Steiner in essentie

Antroposofie ontmoeten, begrijpen, doenPublicaties

Geest, natuur, leven

Deze voordracht die Rudolf Steiner in Karlsruhe hield op 1 maart 1913 diende als prototype voor het project Steiner in essentie.

Inleiding op deze voordracht

Geest Natuur Leven is een openbare voordracht die Rudolf Steiner in Karlsruhe hield op 1 maart 1913, met de titel \"Geisteswissenschaft und Naturwissenschaft in ihrem Verhältnis zu den Lebensrätseln\". (Geesteswetenschap en natuurwetenschap in hun verhouding tot de raadsels van het leven.) In die periode bezocht hij verschillende steden om inleidende voordrachten over geesteswetenschap te houden (o.a. ook in Tübbingen,  Stuttgart en Frankfurt). Deze zijn gebundeld in GA69a. Deze voordracht werd voor het eerst - als losse voordracht - uitgegeven in 1944.

Steiner stelt dat de natuurwetenschap vergezeld dient te gaan van even exact beoefende geestwetenschap.
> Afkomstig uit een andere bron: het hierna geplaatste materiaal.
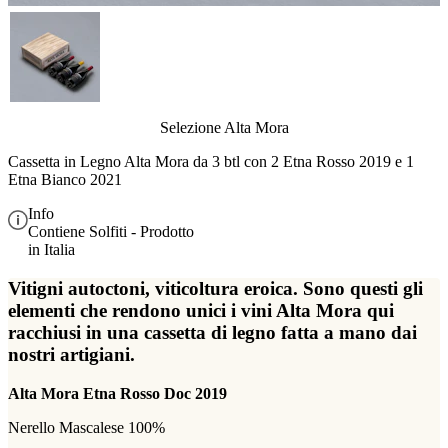
Selezione Alta Mora
Cassetta in Legno Alta Mora da 3 btl con 2 Etna Rosso 2019 e 1
Etna Bianco 2021
Info
Contiene Solfiti - Prodotto
in Italia
Vitigni autoctoni, viticoltura eroica. Sono questi gli
elementi che rendono unici i vini Alta Mora qui
racchiusi in una cassetta di legno fatta a mano dai
nostri artigiani.
Alta Mora Etna Rosso Doc 2019
Nerello Mascalese 100%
Dit thema heeft hij later uitgebreid behandeld in de reeks voordrachten Grenzen van de natuurwetenschap. De natuurwetenschap bedient zich van een uiterlijke methode voor de kennis van de uiterlijke wereld. Geestwetenschap richt zich op het innerlijk en op het wezen van de dingen. Voor de innerlijke ontwikkeling die voor beoefening van geestwetenschap nodig is heeft hij veel methodische aanwijzingen gegeven. In deze voordracht beschrijft hij hoe innerlijke concentratie tot een getrouw leren kennen van de eigen geestelijke kern kan leiden.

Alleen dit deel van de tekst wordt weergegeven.